======== Text block ========

# Ib AMO 1992 Problem 3

Problem 3 of the IberoAmerican Mathematical Olympiad 1992

C is the incircle of an equilateral triangle of side length 2.

(a) Show that for all points P on C the sum of the squares of the distances to the vertices A, B and C is 5.
(b) Show that for all points P on C it is possible to construct a triangle with sides equal to the segments AP, BP and CP, and the area \frac{\sqrt{3}}{4}.

Solution by Steve Dinh (dedicated to the Indian ladies at Portnov school)

(a) We have the existing formula relating the distances from a point to the vertices of a triangle a² + b² + c² = 3(d² +e² + f² -3m²) where a, b and c are the three sides of the triangle and d, e and f are distances from the point to the triangle’s vertices. Applying the formula to this case with m = GP = r = 1/ \sqrt{3}, 4 = AP² + BP² + CP² - 1 or AP² + BP² + CP² = 5. (See also Leo Moser's trick.)

========

* _Required work_
1) Determine whether each of the following statements agrees with the olympiad problem text, answering yes or no and quoting the deciding words: (a) the equilateral triangle has side length 2; (b) part (a) of the problem asks to show that the sum of the squares of the distances from P to the vertices is 4; (c) the solution takes m = GP = r = 1/√3.
2) Copy every line of the stored records listing below word for word, omitting the pictures.

======== Data records ========

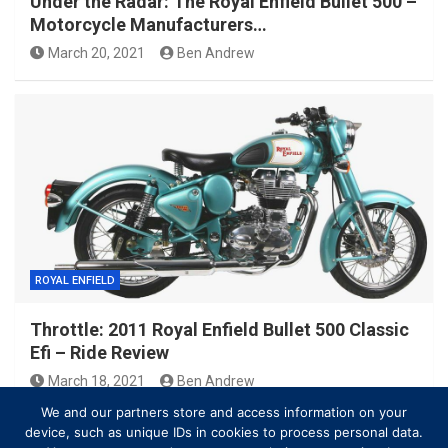
Under the Radar: The Royal Enfield Bullet 500 –
Motorcycle Manufacturers…
March 20, 2021
Ben Andrew
ROYAL ENFIELD
Throttle: 2011 Royal Enfield Bullet 500 Classic
Efi – Ride Review
March 18, 2021
Ben Andrew
We and our partners store and access information on your
device, such as unique IDs in cookies to process personal data.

========

* _Expected results_
1)
(a) Yes: "C is the incircle of an equilateral triangle of side length 2."
(b) No: "the sum of the squares of the distances to the vertices A, B and C is 5."
(c) Yes: "m = GP = r = 1/ \sqrt{3}"

2)
Under the Radar: The Royal Enfield Bullet 500 –
Motorcycle Manufacturers…
March 20, 2021
Ben Andrew
ROYAL ENFIELD
Throttle: 2011 Royal Enfield Bullet 500 Classic
Efi – Ride Review
March 18, 2021
Ben Andrew
We and our partners store and access information on your
device, such as unique IDs in cookies to process personal data.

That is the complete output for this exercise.